▶ [TO DO] Reproduce every one of the rows below word for word, keeping each line as it appears.

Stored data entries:
_ _ _ _ _

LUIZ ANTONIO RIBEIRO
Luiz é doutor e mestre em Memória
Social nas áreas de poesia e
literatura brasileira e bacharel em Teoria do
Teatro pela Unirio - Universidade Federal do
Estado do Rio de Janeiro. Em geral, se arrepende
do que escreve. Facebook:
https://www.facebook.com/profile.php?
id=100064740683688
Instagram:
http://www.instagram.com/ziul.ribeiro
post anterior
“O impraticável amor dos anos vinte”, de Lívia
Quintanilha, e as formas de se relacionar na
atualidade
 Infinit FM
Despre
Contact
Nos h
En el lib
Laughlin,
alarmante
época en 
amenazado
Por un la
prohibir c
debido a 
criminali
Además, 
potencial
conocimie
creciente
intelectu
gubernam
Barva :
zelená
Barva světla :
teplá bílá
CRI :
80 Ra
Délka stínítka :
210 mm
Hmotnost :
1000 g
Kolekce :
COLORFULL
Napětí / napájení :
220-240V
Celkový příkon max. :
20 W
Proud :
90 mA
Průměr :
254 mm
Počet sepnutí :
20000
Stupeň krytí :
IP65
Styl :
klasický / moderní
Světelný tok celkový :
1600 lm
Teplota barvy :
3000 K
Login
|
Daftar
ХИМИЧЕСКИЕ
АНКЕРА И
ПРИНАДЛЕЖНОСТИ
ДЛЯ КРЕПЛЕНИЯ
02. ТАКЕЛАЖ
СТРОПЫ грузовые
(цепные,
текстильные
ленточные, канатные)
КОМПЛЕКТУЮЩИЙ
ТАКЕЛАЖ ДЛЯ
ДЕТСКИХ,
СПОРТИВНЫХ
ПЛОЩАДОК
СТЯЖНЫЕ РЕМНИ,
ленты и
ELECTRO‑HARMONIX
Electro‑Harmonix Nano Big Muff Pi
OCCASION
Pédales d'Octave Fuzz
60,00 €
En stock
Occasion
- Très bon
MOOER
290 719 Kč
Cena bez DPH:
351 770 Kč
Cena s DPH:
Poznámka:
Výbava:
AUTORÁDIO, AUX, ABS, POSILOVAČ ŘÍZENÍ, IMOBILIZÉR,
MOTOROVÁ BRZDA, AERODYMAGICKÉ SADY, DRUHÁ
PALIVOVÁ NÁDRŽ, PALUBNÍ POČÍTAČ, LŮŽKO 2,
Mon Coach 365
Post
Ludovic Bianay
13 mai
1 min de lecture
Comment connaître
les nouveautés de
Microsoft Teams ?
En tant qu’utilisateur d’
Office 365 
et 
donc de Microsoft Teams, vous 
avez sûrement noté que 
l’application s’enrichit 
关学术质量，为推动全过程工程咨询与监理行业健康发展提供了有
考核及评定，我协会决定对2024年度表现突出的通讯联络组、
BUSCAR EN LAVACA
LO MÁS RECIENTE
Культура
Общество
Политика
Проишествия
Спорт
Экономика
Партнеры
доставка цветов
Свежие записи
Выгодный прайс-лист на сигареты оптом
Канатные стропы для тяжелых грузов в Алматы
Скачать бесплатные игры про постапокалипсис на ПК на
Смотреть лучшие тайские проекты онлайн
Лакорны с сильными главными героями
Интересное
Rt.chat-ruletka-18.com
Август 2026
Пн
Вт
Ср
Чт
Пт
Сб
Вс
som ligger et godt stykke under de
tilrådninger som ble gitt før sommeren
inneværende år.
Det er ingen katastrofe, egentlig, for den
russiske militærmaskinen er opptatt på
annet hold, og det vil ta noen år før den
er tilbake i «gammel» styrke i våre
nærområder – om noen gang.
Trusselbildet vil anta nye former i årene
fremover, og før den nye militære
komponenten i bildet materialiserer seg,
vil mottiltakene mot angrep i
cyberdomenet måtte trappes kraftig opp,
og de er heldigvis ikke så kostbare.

_ _ _ _ _

▶ [EXERCISE OUTPUT]
LUIZ ANTONIO RIBEIRO
Luiz é doutor e mestre em Memória
Social nas áreas de poesia e
literatura brasileira e bacharel em Teoria do
Teatro pela Unirio - Universidade Federal do
Estado do Rio de Janeiro. Em geral, se arrepende
do que escreve. Facebook:
https://www.facebook.com/profile.php?
id=100064740683688
Instagram:
http://www.instagram.com/ziul.ribeiro
post anterior
“O impraticável amor dos anos vinte”, de Lívia
Quintanilha, e as formas de se relacionar na
atualidade
 Infinit FM
Despre
Contact
Nos h
En el lib
Laughlin,
alarmante
época en 
amenazado
Por un la
prohibir c
debido a 
criminali
Además, 
potencial
conocimie
creciente
intelectu
gubernam
Barva :
zelená
Barva světla :
teplá bílá
CRI :
80 Ra
Délka stínítka :
210 mm
Hmotnost :
1000 g
Kolekce :
COLORFULL
Napětí / napájení :
220-240V
Celkový příkon max. :
20 W
Proud :
90 mA
Průměr :
254 mm
Počet sepnutí :
20000
Stupeň krytí :
IP65
Styl :
klasický / moderní
Světelný tok celkový :
1600 lm
Teplota barvy :
3000 K
Login
|
Daftar
ХИМИЧЕСКИЕ
АНКЕРА И
ПРИНАДЛЕЖНОСТИ
ДЛЯ КРЕПЛЕНИЯ
02. ТАКЕЛАЖ
СТРОПЫ грузовые
(цепные,
текстильные
ленточные, канатные)
КОМПЛЕКТУЮЩИЙ
ТАКЕЛАЖ ДЛЯ
ДЕТСКИХ,
СПОРТИВНЫХ
ПЛОЩАДОК
СТЯЖНЫЕ РЕМНИ,
ленты и
ELECTRO‑HARMONIX
Electro‑Harmonix Nano Big Muff Pi
OCCASION
Pédales d'Octave Fuzz
60,00 €
En stock
Occasion
- Très bon
MOOER
290 719 Kč
Cena bez DPH:
351 770 Kč
Cena s DPH:
Poznámka:
Výbava:
AUTORÁDIO, AUX, ABS, POSILOVAČ ŘÍZENÍ, IMOBILIZÉR,
MOTOROVÁ BRZDA, AERODYMAGICKÉ SADY, DRUHÁ
PALIVOVÁ NÁDRŽ, PALUBNÍ POČÍTAČ, LŮŽKO 2,
Mon Coach 365
Post
Ludovic Bianay
13 mai
1 min de lecture
Comment connaître
les nouveautés de
Microsoft Teams ?
En tant qu’utilisateur d’
Office 365 
et 
donc de Microsoft Teams, vous 
avez sûrement noté que 
l’application s’enrichit 
关学术质量，为推动全过程工程咨询与监理行业健康发展提供了有
考核及评定，我协会决定对2024年度表现突出的通讯联络组、
BUSCAR EN LAVACA
LO MÁS RECIENTE
Культура
Общество
Политика
Проишествия
Спорт
Экономика
Партнеры
доставка цветов
Свежие записи
Выгодный прайс-лист на сигареты оптом
Канатные стропы для тяжелых грузов в Алматы
Скачать бесплатные игры про постапокалипсис на ПК на
Смотреть лучшие тайские проекты онлайн
Лакорны с сильными главными героями
Интересное
Rt.chat-ruletka-18.com
Август 2026
Пн
Вт
Ср
Чт
Пт
Сб
Вс
som ligger et godt stykke under de
tilrådninger som ble gitt før sommeren
inneværende år.
Det er ingen katastrofe, egentlig, for den
russiske militærmaskinen er opptatt på
annet hold, og det vil ta noen år før den
er tilbake i «gammel» styrke i våre
nærområder – om noen gang.
Trusselbildet vil anta nye former i årene
fremover, og før den nye militære
komponenten i bildet materialiserer seg,
vil mottiltakene mot angrep i
cyberdomenet måtte trappes kraftig opp,
og de er heldigvis ikke så kostbare.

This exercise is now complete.